I asked how much a Le Monde reporter could expect to earn. The answer was the equivalent of about £30,000 a year. A writer on a London paper might earn twice as much. What he wouldn’t have, however, is France’s legally enforceable 35-hour week, or Le Monde’s holiday arrangements of twelve weeks in every year. To anyone in London (never mind Calcutta), those hours and holidays seem acts of impossible, almost suicidal, generosity. But France values them. Maybe, by making a good life a higher priority than economic growth, it is right to.
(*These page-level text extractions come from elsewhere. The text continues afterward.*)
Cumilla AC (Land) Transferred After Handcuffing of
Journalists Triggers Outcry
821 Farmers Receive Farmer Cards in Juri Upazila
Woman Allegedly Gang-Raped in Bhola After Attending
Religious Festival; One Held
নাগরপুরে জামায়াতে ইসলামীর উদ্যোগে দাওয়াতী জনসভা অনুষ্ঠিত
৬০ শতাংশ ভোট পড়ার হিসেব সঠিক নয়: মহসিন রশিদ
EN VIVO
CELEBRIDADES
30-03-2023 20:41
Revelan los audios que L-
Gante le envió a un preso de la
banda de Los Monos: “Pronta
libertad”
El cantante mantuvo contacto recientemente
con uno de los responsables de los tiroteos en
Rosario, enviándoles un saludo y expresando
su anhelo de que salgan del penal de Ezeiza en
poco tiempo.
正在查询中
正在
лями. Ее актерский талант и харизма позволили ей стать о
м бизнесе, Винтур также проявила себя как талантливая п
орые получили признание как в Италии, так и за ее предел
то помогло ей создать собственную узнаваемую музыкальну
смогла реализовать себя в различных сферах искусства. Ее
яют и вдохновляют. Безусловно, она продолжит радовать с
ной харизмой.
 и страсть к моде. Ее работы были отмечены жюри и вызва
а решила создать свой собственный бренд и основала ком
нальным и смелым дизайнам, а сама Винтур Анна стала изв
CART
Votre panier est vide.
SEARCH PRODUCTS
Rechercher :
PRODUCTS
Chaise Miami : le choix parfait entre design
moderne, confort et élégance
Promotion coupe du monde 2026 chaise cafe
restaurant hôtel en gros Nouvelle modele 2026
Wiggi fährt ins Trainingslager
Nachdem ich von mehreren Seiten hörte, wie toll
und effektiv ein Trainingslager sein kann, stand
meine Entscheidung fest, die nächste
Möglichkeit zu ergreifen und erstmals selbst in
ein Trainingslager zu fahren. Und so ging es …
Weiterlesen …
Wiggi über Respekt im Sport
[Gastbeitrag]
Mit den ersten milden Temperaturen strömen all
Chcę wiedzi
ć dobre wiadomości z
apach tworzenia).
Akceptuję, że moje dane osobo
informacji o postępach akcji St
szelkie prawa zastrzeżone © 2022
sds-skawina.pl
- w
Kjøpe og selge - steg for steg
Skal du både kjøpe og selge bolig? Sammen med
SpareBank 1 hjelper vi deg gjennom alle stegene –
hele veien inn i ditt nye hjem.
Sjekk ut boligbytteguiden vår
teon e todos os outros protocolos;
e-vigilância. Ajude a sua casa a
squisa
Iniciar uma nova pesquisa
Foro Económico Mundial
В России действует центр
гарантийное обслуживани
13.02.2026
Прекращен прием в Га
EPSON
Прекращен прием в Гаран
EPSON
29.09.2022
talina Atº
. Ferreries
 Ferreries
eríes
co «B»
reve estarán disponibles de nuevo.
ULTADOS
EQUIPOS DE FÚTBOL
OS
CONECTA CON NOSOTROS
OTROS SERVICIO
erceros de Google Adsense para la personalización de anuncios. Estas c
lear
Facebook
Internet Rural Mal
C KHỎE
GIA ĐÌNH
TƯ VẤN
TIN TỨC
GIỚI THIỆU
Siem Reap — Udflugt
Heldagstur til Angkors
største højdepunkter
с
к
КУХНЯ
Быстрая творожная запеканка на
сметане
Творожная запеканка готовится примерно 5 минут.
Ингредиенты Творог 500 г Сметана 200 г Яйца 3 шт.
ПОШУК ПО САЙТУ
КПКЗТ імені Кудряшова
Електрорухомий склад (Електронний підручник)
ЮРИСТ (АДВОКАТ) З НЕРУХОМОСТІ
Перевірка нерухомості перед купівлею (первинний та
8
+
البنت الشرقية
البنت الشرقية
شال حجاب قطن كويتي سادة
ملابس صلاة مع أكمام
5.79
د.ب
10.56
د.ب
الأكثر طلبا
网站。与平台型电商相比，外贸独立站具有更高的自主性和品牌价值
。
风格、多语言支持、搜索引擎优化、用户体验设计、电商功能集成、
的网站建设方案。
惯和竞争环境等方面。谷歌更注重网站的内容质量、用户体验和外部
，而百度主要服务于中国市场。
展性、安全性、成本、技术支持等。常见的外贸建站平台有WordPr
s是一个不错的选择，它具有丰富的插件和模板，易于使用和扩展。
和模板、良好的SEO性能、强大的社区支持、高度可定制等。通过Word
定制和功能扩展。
You can see the long-term wisdom as well as the short-term attractions in this philosophy, and I hope I don’t traduce Calcutta when I say that certain sections of the bhadralok followed it for years.

The one certain thing is that France’s old way of living, of getting and spending, goes against the tenets of globalization to which nearly all of the rest of the world subscribes. Sarkozy’s administration may change that, but the prospects are uncertain.

When I first went to Europe I thought I was looking at the past. Later, it changed and became the future. Now, with France, I feel I may be looking at the past again. I feel it sadly and I hope I am wrong. The French way of life may be doomed, but there is a lot to be said for it.